▸ EXERCISE OBJECTIVE: Exactly as they appear below, repeat the lines from the one with "root of tail: (518, 276)" through the one with "neck: (571, 449)", and no others.

▸ TASK INPUT:
***

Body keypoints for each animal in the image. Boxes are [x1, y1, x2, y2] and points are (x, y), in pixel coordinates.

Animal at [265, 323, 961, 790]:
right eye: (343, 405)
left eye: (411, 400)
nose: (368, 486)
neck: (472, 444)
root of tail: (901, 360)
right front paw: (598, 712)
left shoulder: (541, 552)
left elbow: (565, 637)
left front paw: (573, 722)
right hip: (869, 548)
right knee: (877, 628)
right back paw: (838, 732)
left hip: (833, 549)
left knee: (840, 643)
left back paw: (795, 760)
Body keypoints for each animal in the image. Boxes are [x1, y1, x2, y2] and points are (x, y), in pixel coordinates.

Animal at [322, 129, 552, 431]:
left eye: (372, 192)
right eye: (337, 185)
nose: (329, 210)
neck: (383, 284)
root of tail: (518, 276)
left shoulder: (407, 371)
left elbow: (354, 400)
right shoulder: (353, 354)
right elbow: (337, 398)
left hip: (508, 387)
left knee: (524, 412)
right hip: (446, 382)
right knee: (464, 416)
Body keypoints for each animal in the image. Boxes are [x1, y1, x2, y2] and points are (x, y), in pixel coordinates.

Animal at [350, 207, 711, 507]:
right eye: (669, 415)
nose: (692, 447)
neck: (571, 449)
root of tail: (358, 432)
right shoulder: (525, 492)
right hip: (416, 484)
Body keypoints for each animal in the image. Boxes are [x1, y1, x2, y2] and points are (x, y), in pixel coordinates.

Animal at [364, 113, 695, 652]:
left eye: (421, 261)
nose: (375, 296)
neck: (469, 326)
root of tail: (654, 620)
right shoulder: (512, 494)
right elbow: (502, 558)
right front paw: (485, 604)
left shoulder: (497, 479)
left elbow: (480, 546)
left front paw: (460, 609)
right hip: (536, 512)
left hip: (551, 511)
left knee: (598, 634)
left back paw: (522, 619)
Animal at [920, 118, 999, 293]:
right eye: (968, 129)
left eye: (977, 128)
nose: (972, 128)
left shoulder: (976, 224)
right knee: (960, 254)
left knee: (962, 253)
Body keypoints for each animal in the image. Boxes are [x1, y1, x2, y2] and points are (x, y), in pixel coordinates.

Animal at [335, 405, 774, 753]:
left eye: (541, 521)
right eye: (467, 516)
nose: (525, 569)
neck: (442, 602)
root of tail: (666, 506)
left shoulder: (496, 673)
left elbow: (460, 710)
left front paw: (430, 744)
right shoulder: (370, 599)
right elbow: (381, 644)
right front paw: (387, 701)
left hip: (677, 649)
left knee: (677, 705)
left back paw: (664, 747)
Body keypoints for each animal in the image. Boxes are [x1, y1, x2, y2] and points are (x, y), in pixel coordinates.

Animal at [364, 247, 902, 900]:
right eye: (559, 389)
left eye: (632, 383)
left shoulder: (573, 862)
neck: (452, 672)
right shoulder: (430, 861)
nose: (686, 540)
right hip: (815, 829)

***

▸ RESPONSE BELOW:
root of tail: (518, 276)
left shoulder: (407, 371)
left elbow: (354, 400)
right shoulder: (353, 354)
right elbow: (337, 398)
left hip: (508, 387)
left knee: (524, 412)
right hip: (446, 382)
right knee: (464, 416)
Body keypoints for each animal in the image. Boxes are [x1, y1, x2, y2] and points are (x, y), in pixel coordinates.

Animal at [350, 207, 711, 507]:
right eye: (669, 415)
nose: (692, 447)
neck: (571, 449)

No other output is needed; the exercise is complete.